**Available data**

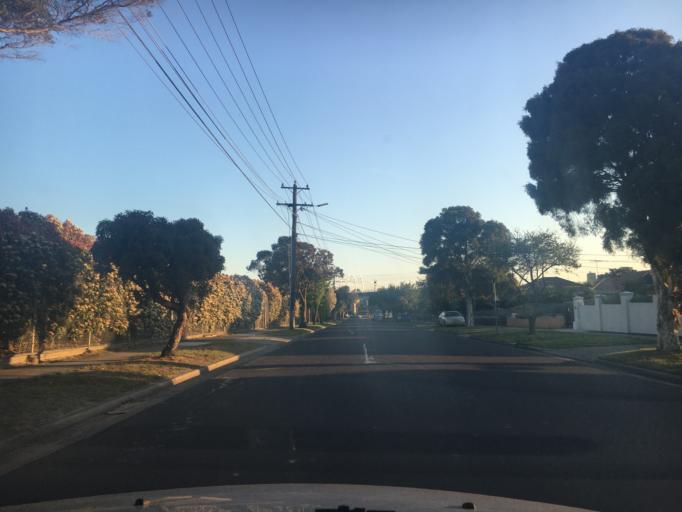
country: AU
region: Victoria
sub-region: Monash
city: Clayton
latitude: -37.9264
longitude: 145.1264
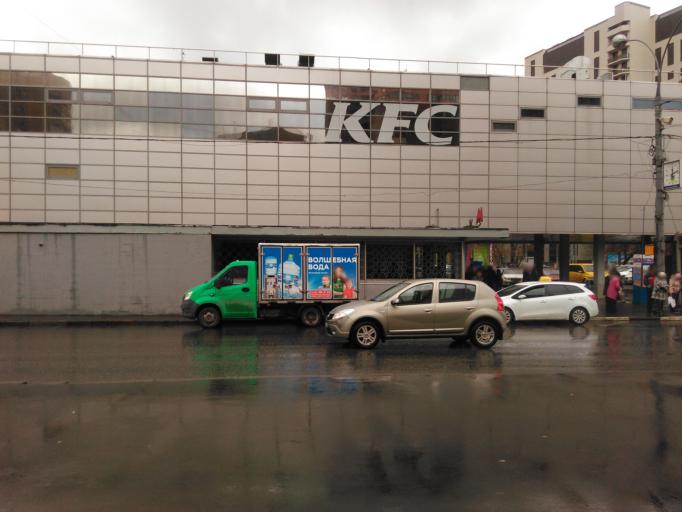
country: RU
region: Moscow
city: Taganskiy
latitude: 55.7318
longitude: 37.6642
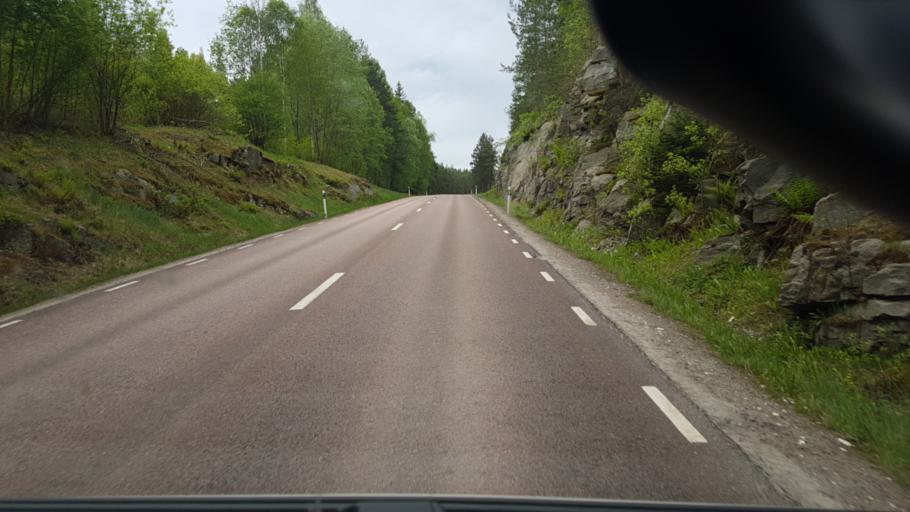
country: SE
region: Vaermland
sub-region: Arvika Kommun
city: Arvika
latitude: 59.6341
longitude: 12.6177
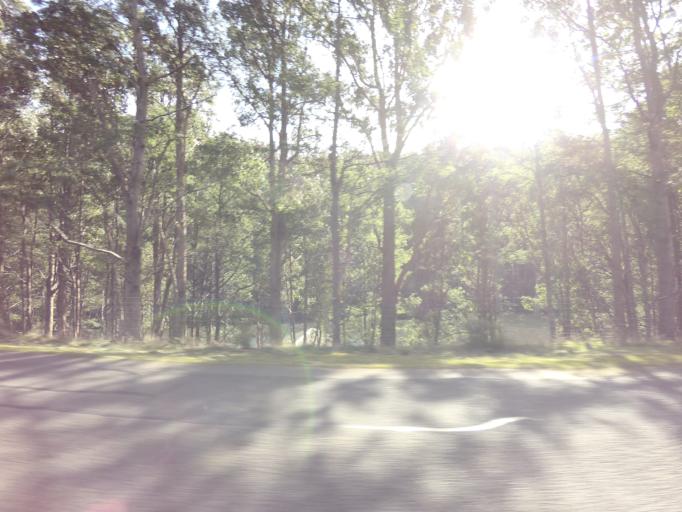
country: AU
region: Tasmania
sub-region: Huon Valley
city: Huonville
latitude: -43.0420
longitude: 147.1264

--

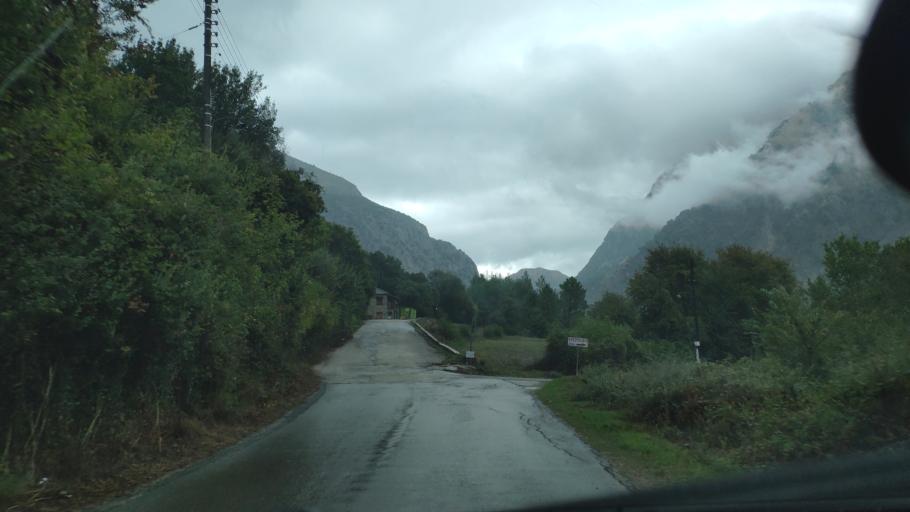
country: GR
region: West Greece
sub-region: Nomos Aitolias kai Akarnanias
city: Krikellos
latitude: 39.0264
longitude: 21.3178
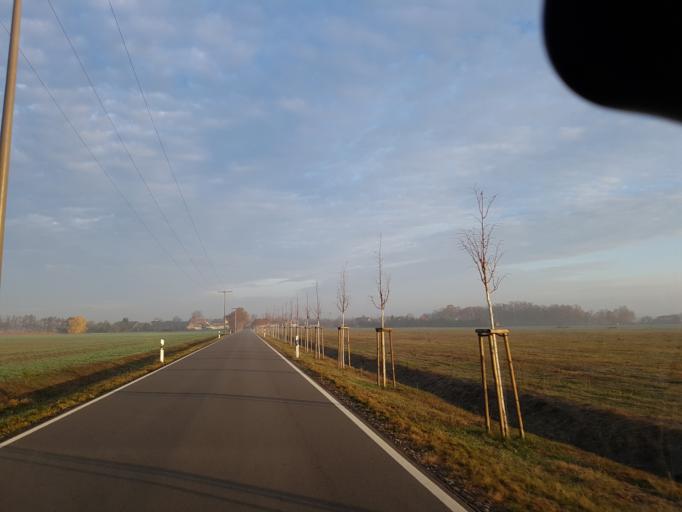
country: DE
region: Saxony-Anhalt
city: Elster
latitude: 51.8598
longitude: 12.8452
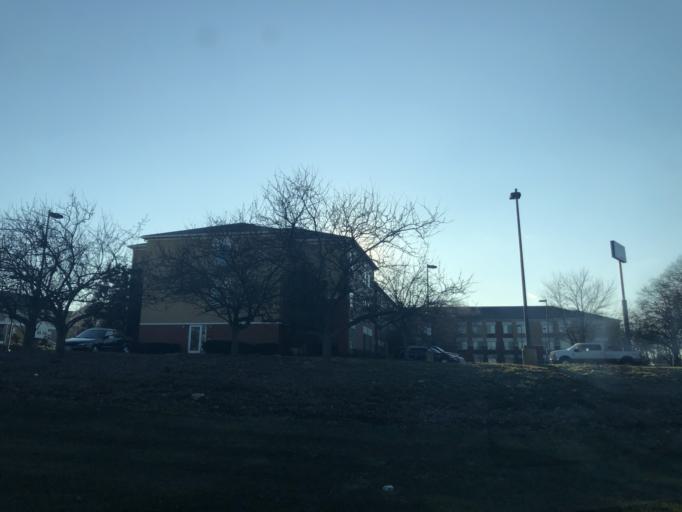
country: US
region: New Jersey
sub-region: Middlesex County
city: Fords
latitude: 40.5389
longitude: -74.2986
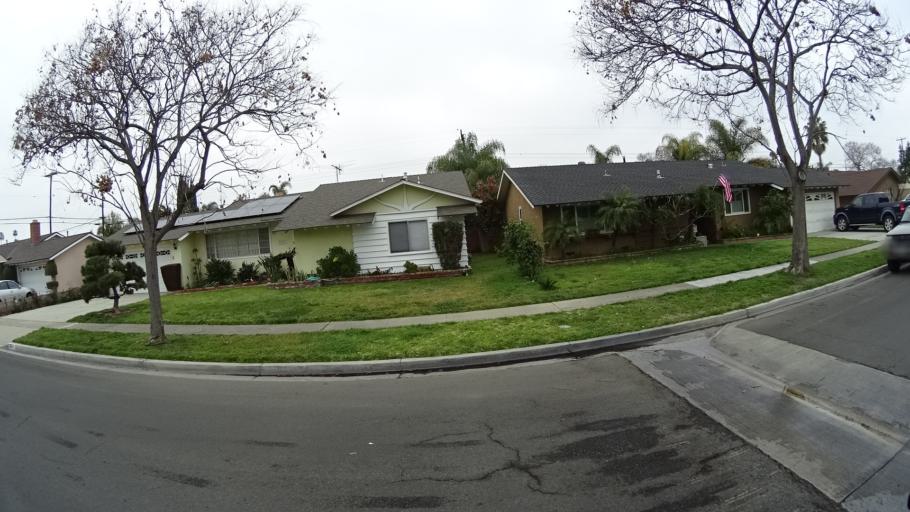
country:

---

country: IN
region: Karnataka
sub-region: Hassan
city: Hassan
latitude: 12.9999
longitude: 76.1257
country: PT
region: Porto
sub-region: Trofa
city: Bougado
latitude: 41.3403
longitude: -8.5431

**Written problem**
In the records, take everything from the line with "region: Victoria" down to the line with "latitude: -43.0420" and write it out again, changing "city" to "town" and keeping all else the same. Leave the pictures out.

**Written answer**
region: Victoria
sub-region: Monash
town: Clayton
latitude: -37.9264
longitude: 145.1264
country: RU
region: Moscow
town: Taganskiy
latitude: 55.7318
longitude: 37.6642
country: SE
region: Vaermland
sub-region: Arvika Kommun
town: Arvika
latitude: 59.6341
longitude: 12.6177
country: AU
region: Tasmania
sub-region: Huon Valley
town: Huonville
latitude: -43.0420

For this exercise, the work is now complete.